Always cheered up by an impromptu stop at a yard sale, this past weekend proved especially cheerful. I found treasure----memories in the making.
My daughter has wanted a manual typewriter for quite awhile. She is enamored with the keys and the thoughts of being a writer sitting at the ticking contraption----a quaint image.
At a yard sale this past weekend, I wandered amongst clothes strung on a line from tree to tree and blankets covered with kids' toys and kitchen gadgets. All the yard sale wares were interesting, but on one table, sitting there as if presented just for me, was a Smith-Corona typewriter. I fiddled with the lock and opened it up to find a typewriter in fine shape. I knew I must to take it home for my daughter.

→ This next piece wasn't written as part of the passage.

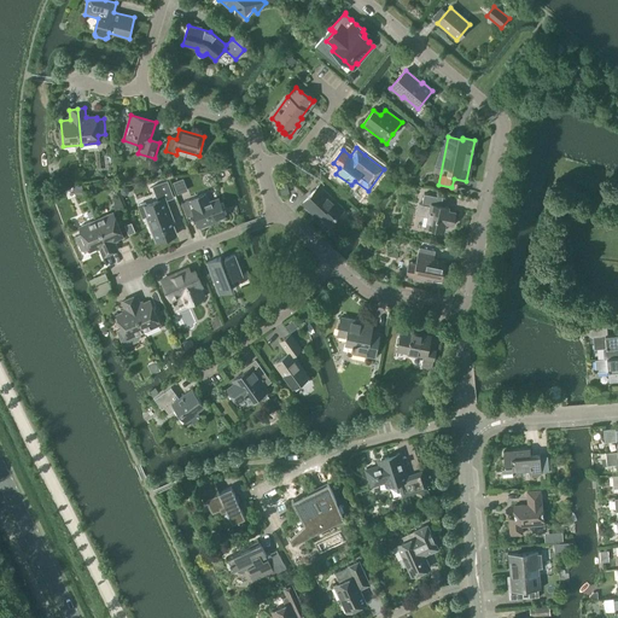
[(182,179),(173,182),(178,194),(187,191),(182,179)]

There wasn't a price tag on the machine so I went looking for its owner. After a bit, an older, distinguished looking man approached and asked me what I'd like to pay him. I had no clue. As we both stood there mulling it over---him rubbing his scruffy chin---- a woman added from the porch, "That typewriter will be worth something someday..." And she then addressed the man by my side, "Didn't you write many of your books on that thing?"
"Really?" I asked, almost in disbelief. He turned and pulled out some travel books from a nearby bureau.
"This one and this one were written on that typewriter," he replied in a reminiscent tone.
Always a sucker for a nostalgia, I quickly replied, "Well, I must get it for my kids because they both want to be writers someday."
He smiled and replied, "Well, in that case... If it's going to a couple future writers..." And then he thought of something and told me to wait for him.
He returned a bit later with a couple of his books. He asked for my kids' names and dedicated the books to them-----"Happy writing"---and we settled on a price for the Smith-Corona.
My kids love their "new" typewriter and it only adds to its mystique that it came from a real writer. It has been traveling everywhere with us ever since and I must smile when I'm driving down the road listening to the tick-tick-ticking of a typewriter from the backseat of the car.